Так что же вы думаете, неужели этот, что с жадным любопытством наблюдал агонию умирающих соотечественников, или тот, что рубил детишек — они после войны так вот просто вернутся, заживут своим домом, примутся за честный труд, как будто ничего и не было? Те, что в озверении били шашками своих, русских, или эти, спокойные, которым убить ребенка — что муху прихлопнуть, после войны придут, обнимут жену, поправят крышу, и словно ничего не было? И отцы, братья, сыновья офицеров побратаются с их убийцами? И родные погубленных детишек ни на кого зла не затаят?
* * *
Говорят, поначалу убивать трудно. Фурманов даже целый разговор провел с Чапаевым на эту тему. Легендарный командир рассказывал:
«— Побыл бы ты с нами в тысяча девятьсот восемнадцатом году… Как же ты там без расстрела-то будешь? Захватил офицеров в плен, а охранять их некому, каждый боец на счету — в атаку нужно, а не на конвой. Всю пачку так и приканчиваешь… Да все едино — они нас миловали, што ли? Эге, батенька!

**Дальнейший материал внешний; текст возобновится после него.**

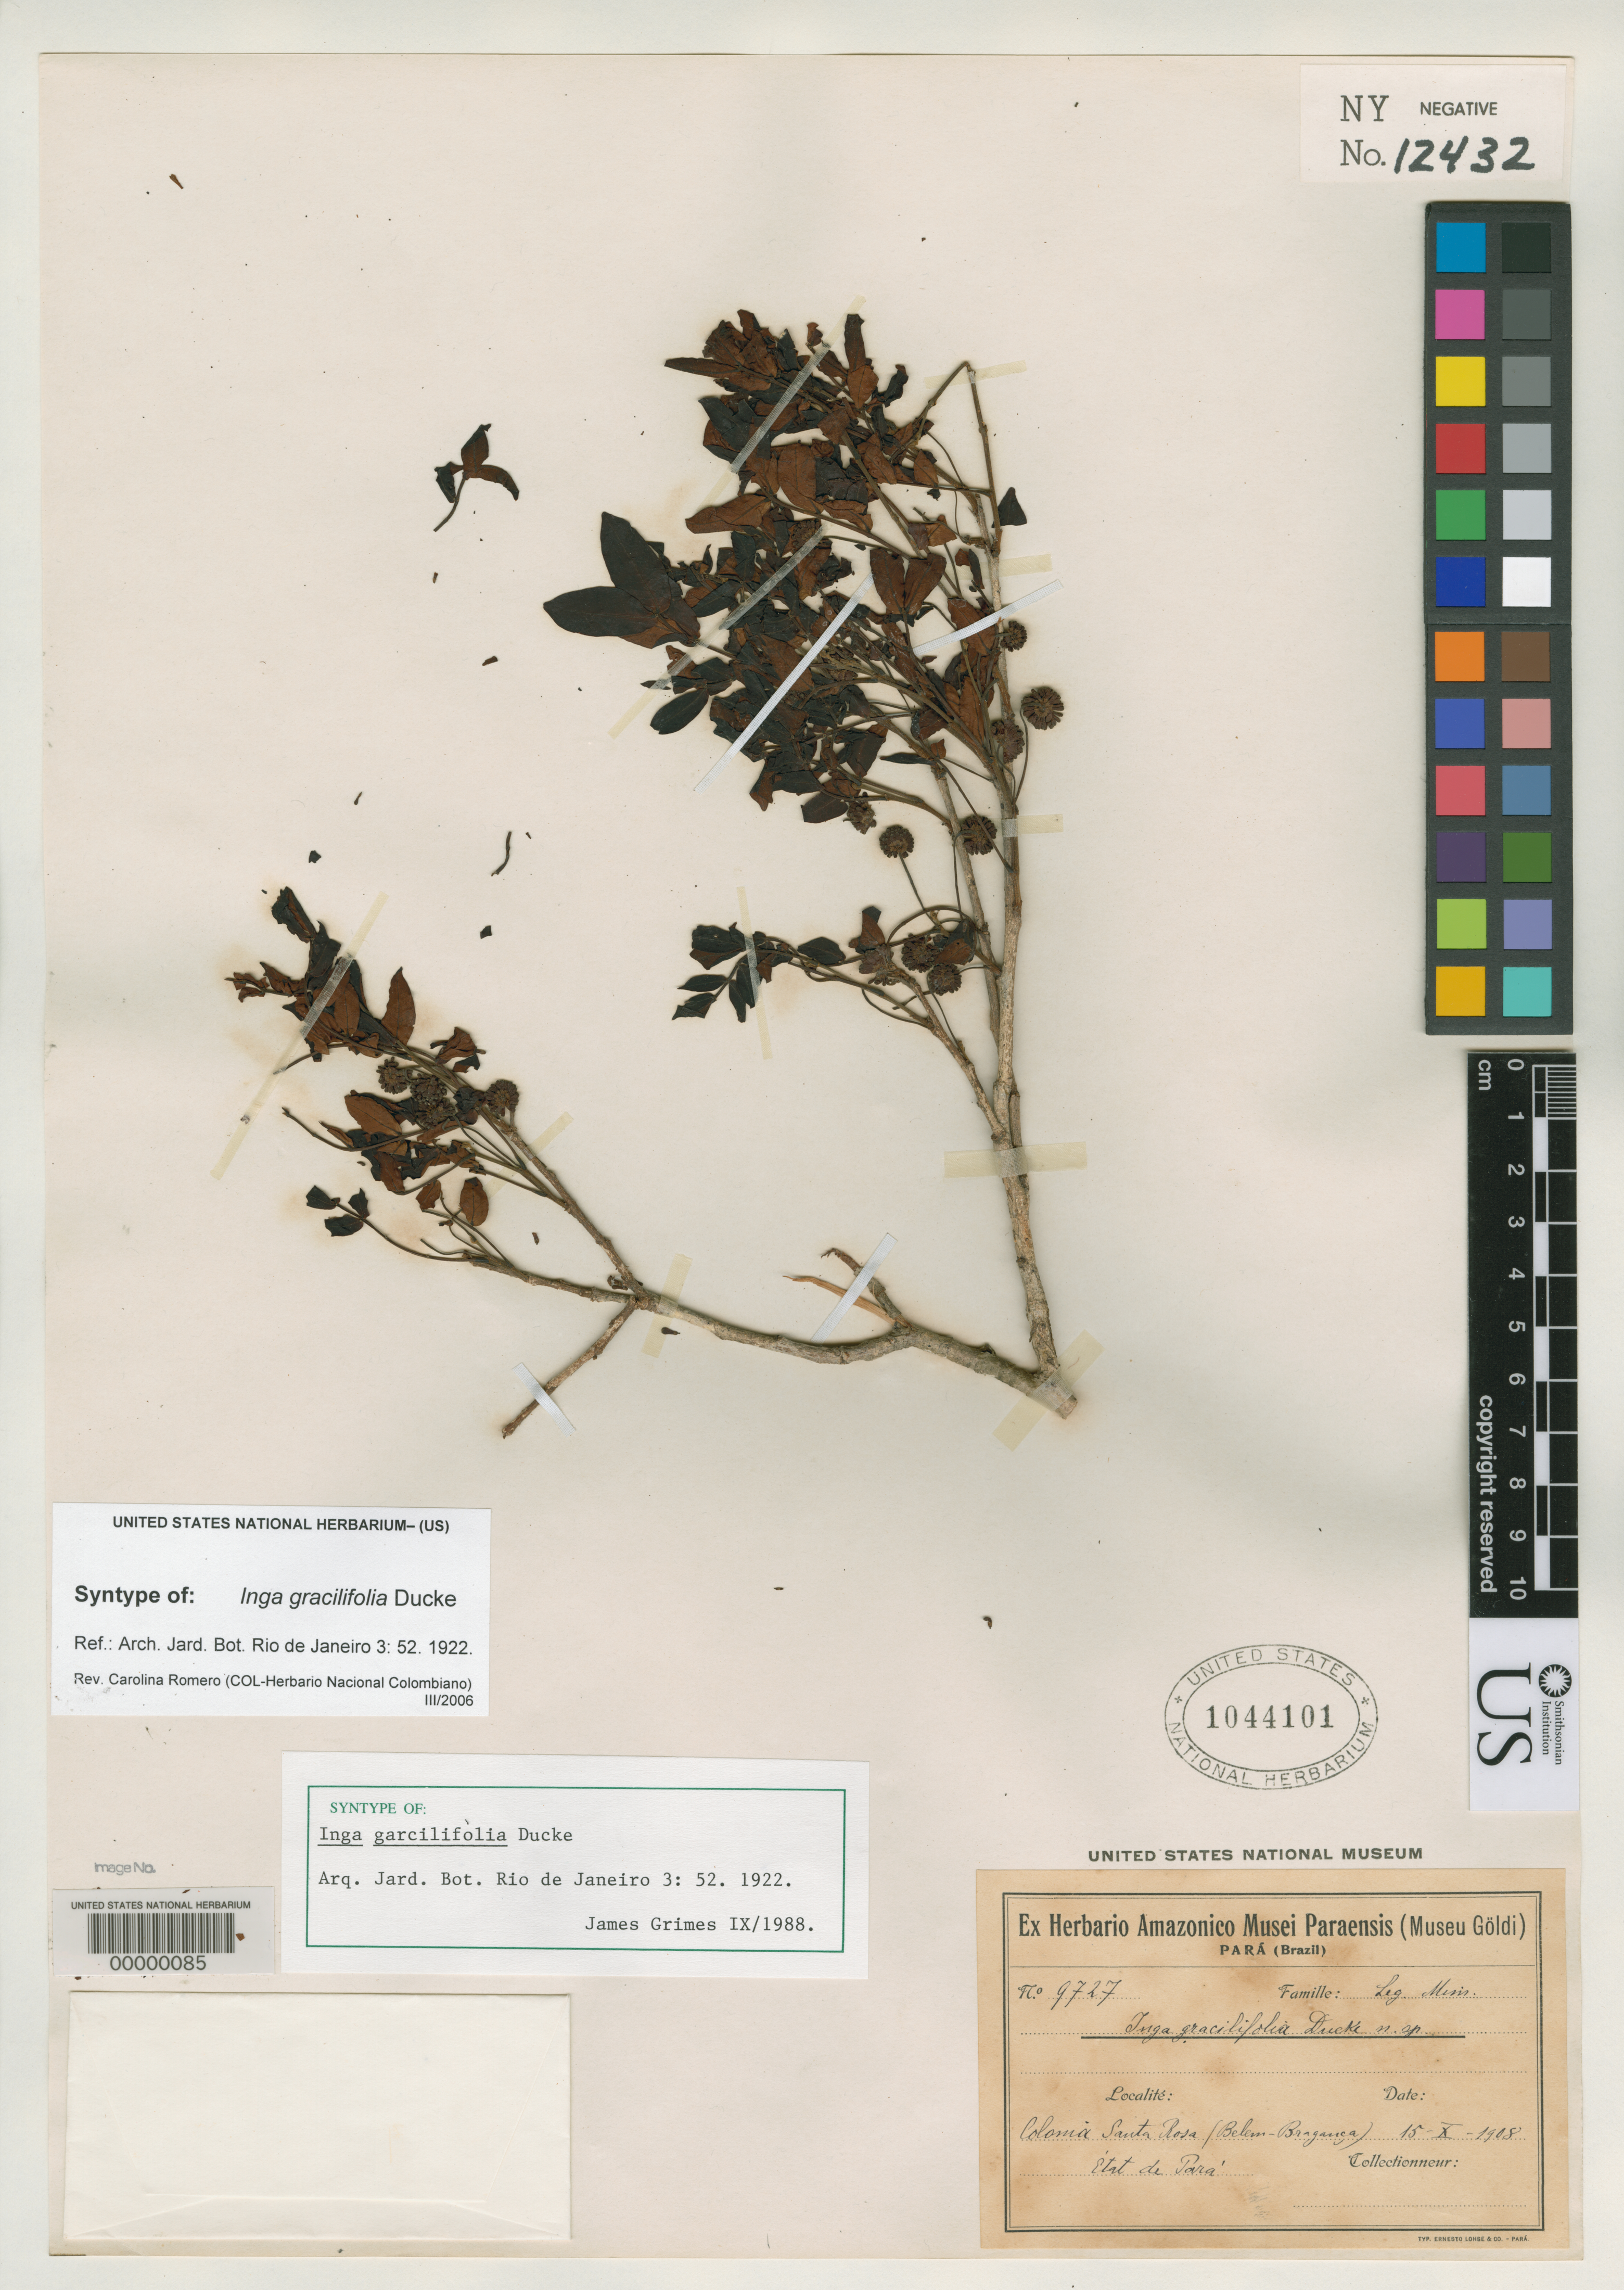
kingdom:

— А первый свой приговор, Чапаев, помнишь?
— Ну, может, и не самый первый, а знаю, што трудно было… Тут всегда трудно начинать-то, а потом привыкаешь…
— К чему? Убивать?
— Да, — просто ответил Чапаев, — убивать…
Говорил Федор и с другими закаленными, старинными бойцами. В один ему голос утверждали, что в каком бы то ни было виде заколоть, зарубить ли, приказ ли отдать о расстреле, или расстрелять самому — с любыми нервами, с любым сердцем по первому разу робко чувствует себя человек, смущенно и покаянно, зато потом, особенно на войне, где все время пахнет кровью, чувствительность в этом направлении притупляется, и уничтожение врага в какой бы то ни было форме имеет характер почти механический».
А теперь представьте себе, как решает любые возникшие проблемы человек, для которого убийство «имеет характер почти механический».
«Женка пишет, купец наш до того обижает, просто жить невозможно. Я так решил: мы за себя не заступники были, с нами, бывало, что хошь, то и делай. А теперь повыучились. Я каждый день под смертью хожу, да чтобы моей бабе крупы не давали, да на грех… Нет, я так решил, вернусь и нож Онуфрию в брюхо…» Это из солдатского письма времен Первой мировой, а впереди еще Гражданская…
Немногие из привыкших убивать покаялись, большинство давно утратили это чувство. От работы эти люди тоже отвыкли: работать тягостно и скучно, не то что носиться по стране на лихом коне, грабить, убивать и насиловать. Помните рассказ Алексея Толстого «Гадюка»? Таких были миллионы во взбаламученной, умытой кровью России — непригодных к мирной жизни, не находящих себя в ней и готовых при первом же сигнале трубы снова вскочить в седло — и «вечный бой, покой нам только снится!» И находили они себя, как правило, внутри и около партии большевиков, поскольку борьбы там было столько, что хватит не на одну жизнь.